DIRECTIONS:
Give the number of lines in the data below where the string "pixels" occurs, and nothing else.

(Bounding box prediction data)
● ● ● ● ●
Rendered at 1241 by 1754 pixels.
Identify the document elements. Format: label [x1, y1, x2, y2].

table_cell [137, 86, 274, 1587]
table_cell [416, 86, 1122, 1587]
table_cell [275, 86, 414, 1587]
● ● ● ● ●
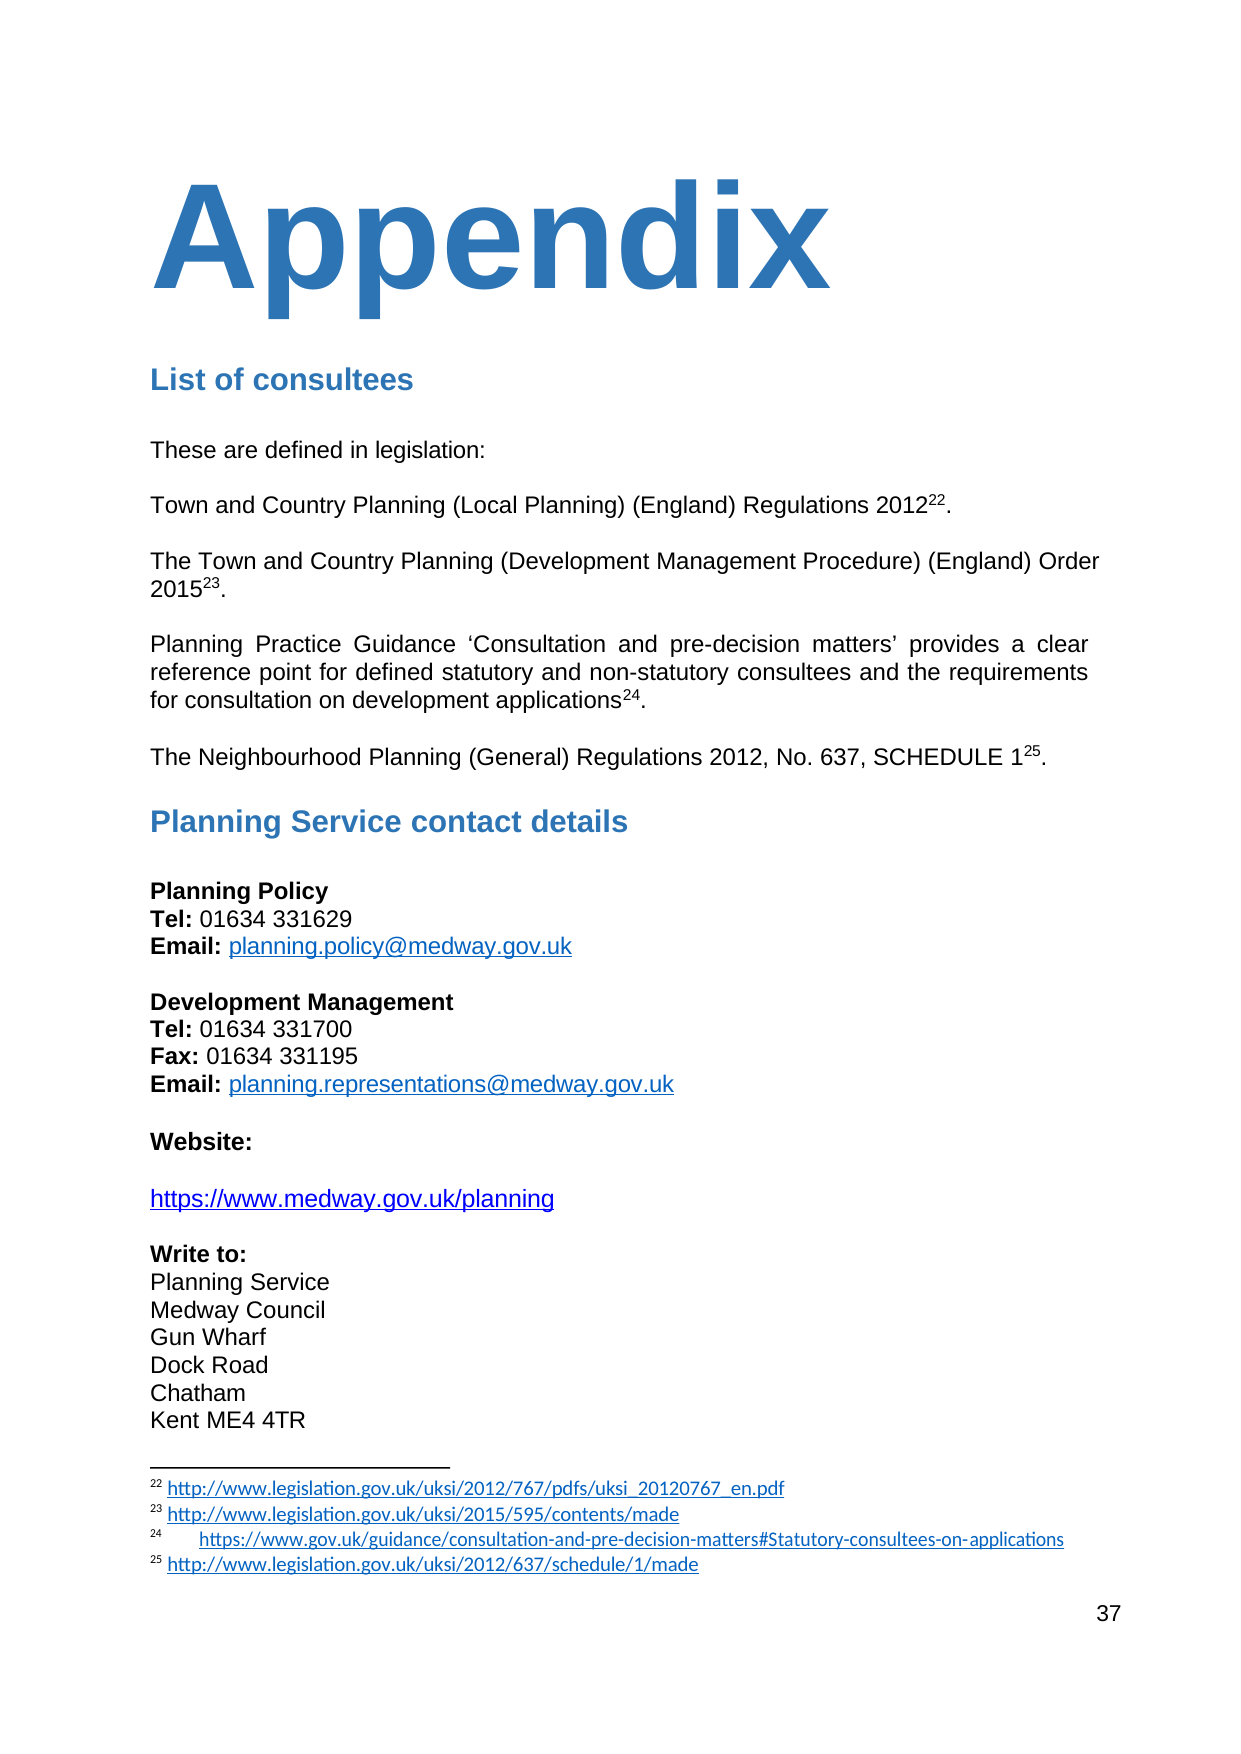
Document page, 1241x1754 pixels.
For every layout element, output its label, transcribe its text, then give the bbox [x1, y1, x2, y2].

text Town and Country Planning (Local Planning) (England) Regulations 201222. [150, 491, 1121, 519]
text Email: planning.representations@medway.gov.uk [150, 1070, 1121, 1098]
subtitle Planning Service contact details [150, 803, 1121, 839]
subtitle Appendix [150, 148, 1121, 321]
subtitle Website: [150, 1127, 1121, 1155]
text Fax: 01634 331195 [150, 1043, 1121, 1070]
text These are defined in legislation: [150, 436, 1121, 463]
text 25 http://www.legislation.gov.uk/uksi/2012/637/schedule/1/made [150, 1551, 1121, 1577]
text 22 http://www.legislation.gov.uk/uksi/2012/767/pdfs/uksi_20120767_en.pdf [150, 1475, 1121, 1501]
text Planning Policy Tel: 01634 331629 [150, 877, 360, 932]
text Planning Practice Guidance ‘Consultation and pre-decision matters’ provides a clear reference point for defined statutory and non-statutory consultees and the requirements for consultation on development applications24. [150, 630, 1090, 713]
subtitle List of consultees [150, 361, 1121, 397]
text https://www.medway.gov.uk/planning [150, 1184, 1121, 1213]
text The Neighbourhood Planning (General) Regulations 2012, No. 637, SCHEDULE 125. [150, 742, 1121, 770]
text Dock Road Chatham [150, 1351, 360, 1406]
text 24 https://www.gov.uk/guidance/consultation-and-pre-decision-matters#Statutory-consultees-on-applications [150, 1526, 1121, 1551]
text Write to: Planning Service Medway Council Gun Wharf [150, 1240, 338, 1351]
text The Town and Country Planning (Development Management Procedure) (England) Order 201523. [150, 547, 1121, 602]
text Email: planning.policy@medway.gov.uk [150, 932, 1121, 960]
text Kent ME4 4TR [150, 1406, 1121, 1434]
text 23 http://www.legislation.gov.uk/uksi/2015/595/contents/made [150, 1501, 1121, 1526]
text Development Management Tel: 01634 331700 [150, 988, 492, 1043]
● ● ● ● ●
RESULT:
2